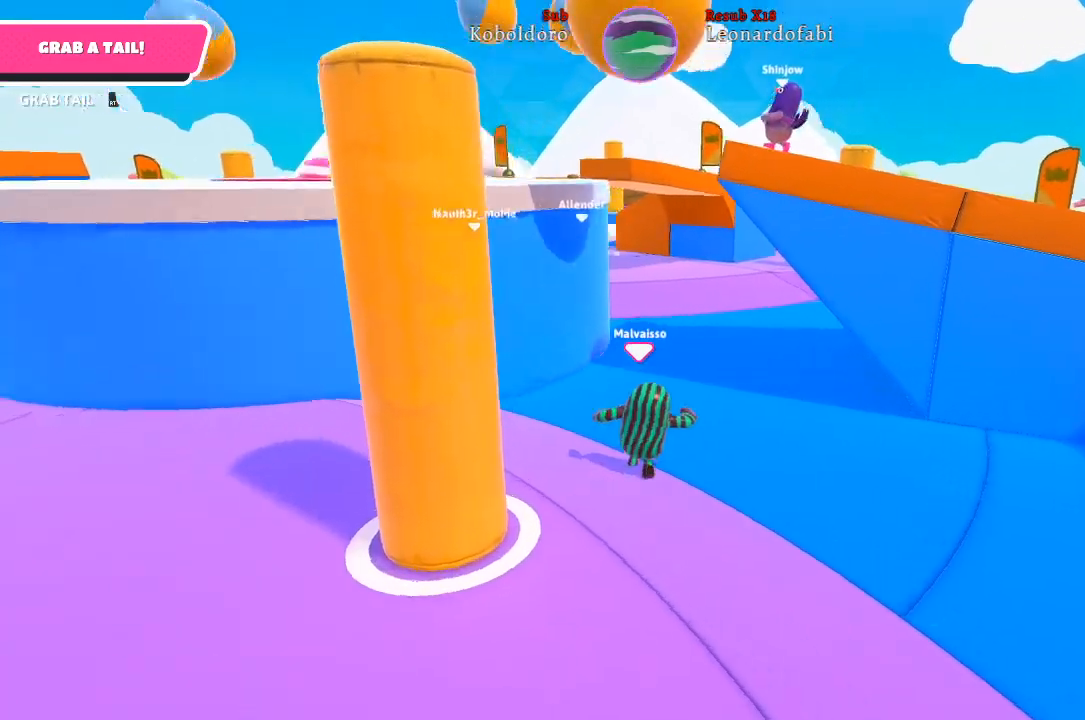
{"buttons": [], "left_stick": "up", "right_stick": "center", "events": [[133, "right_stick", "center"]]}
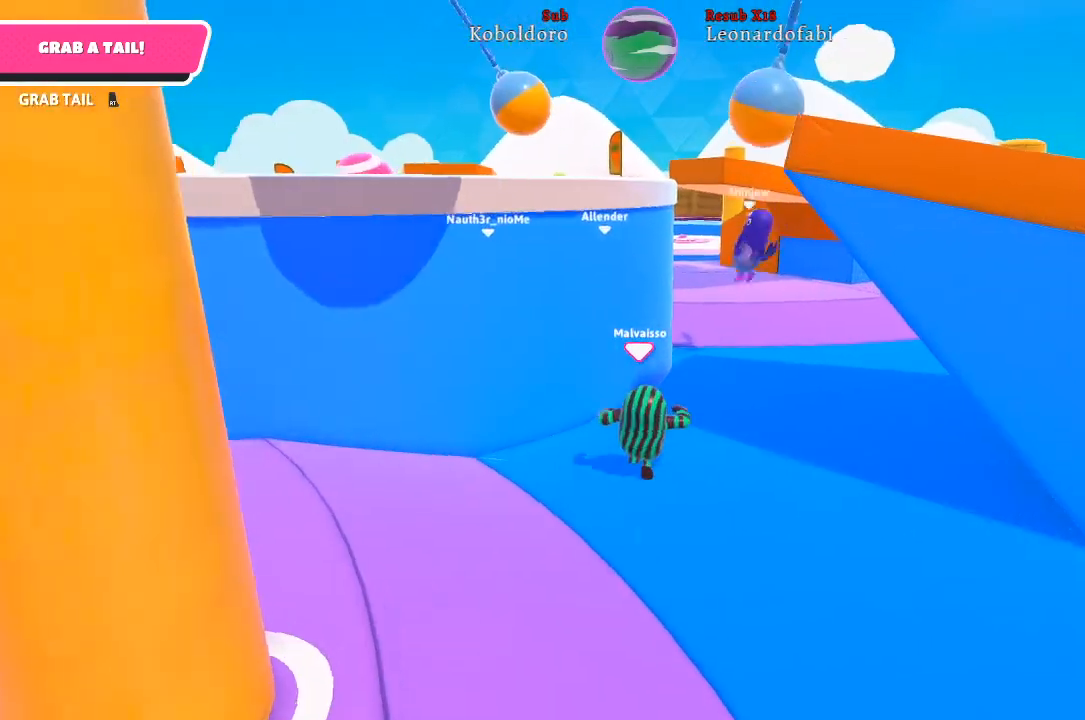
{"buttons": [], "left_stick": "down-left", "right_stick": "left", "events": [[200, "right_stick", "left"], [433, "left_stick", "down-left"]]}
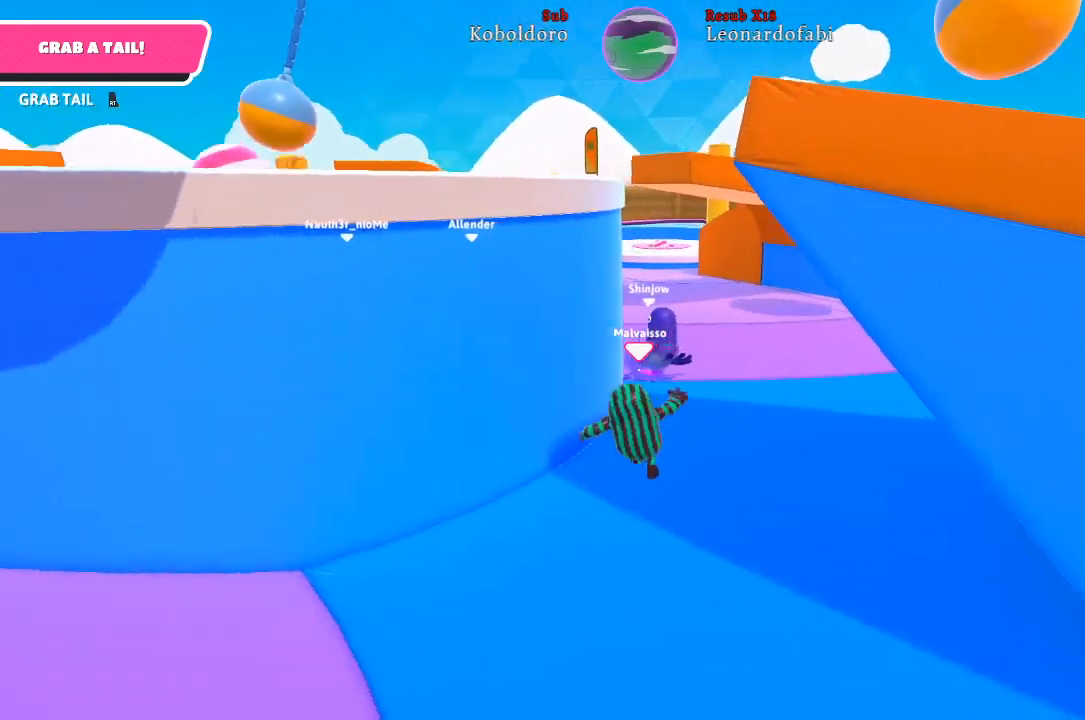
{"buttons": [], "left_stick": "down-left", "right_stick": "center", "events": [[67, "right_stick", "center"]]}
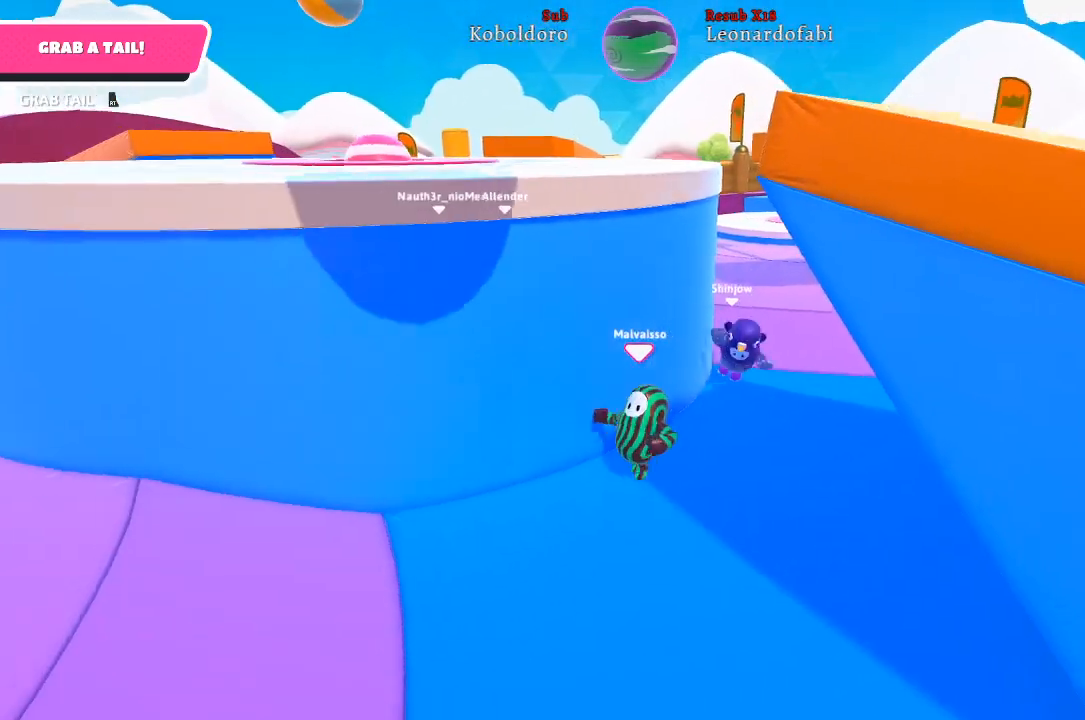
{"buttons": [], "left_stick": "down-left", "right_stick": "center", "events": []}
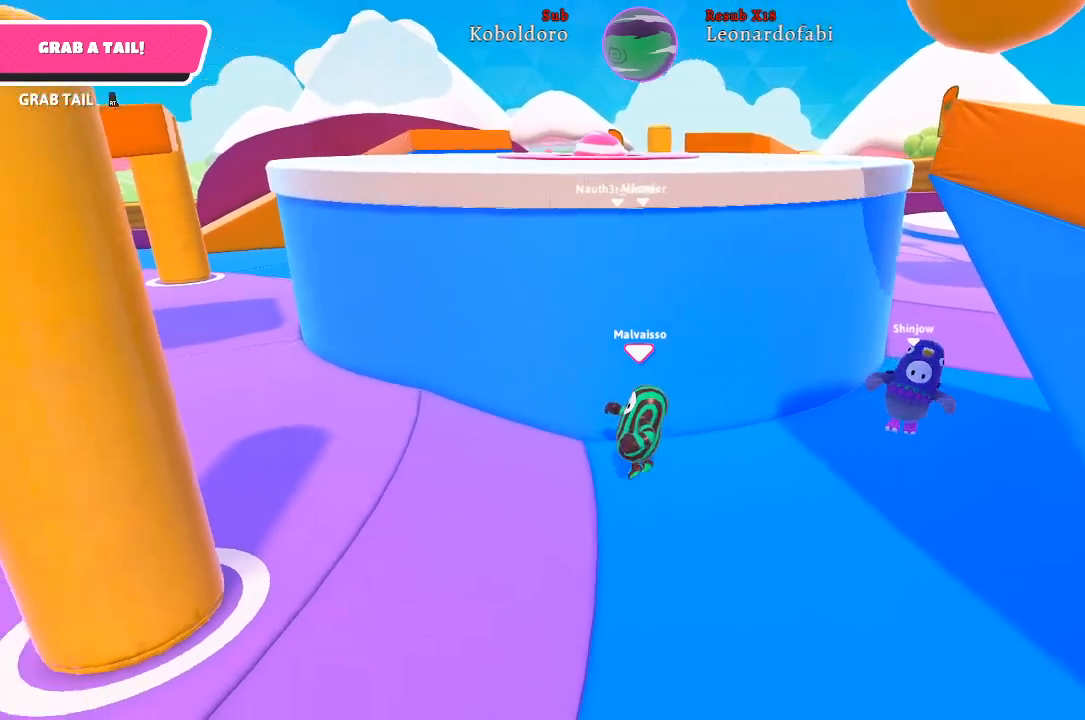
{"buttons": [], "left_stick": "up-left", "right_stick": "right", "events": [[50, "left_stick", "left"], [333, "left_stick", "up-left"], [483, "right_stick", "right"]]}
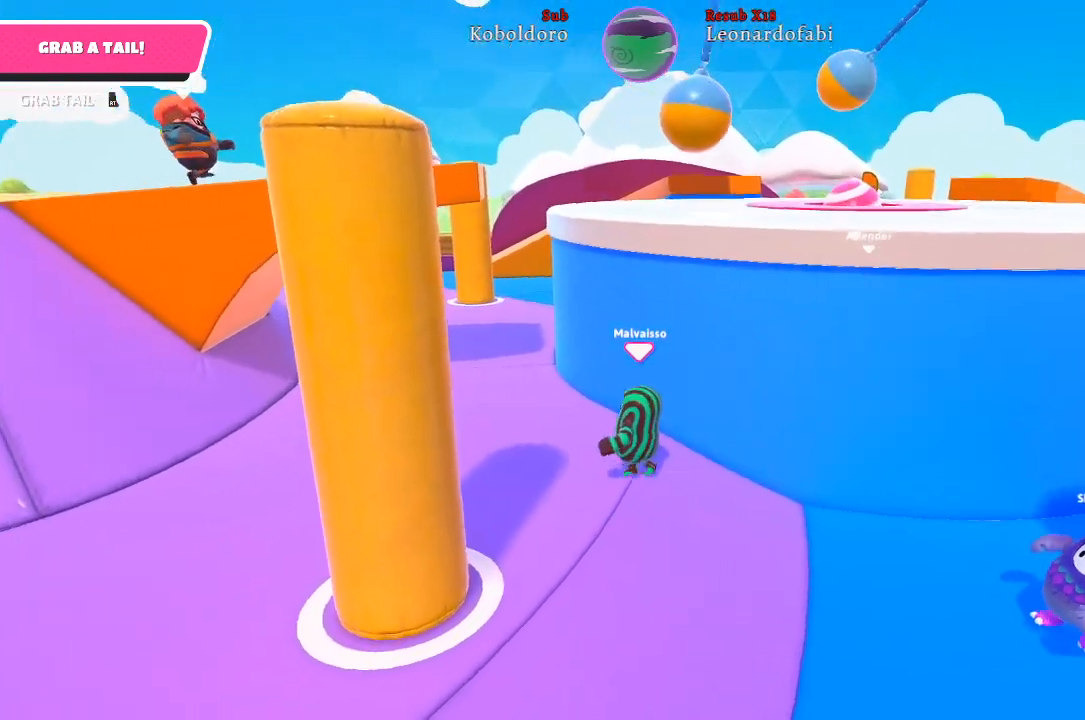
{"buttons": [], "left_stick": "up-left", "right_stick": "right", "events": []}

» TASK TO COMPLETE: Please find the lines in the data that contain the word "down" and copy them.

» YOUR SOLUTION:
{"buttons": [], "left_stick": "down-left", "right_stick": "left", "events": [[200, "right_stick", "left"], [433, "left_stick", "down-left"]]}
{"buttons": [], "left_stick": "down-left", "right_stick": "center", "events": [[67, "right_stick", "center"]]}
{"buttons": [], "left_stick": "down-left", "right_stick": "center", "events": []}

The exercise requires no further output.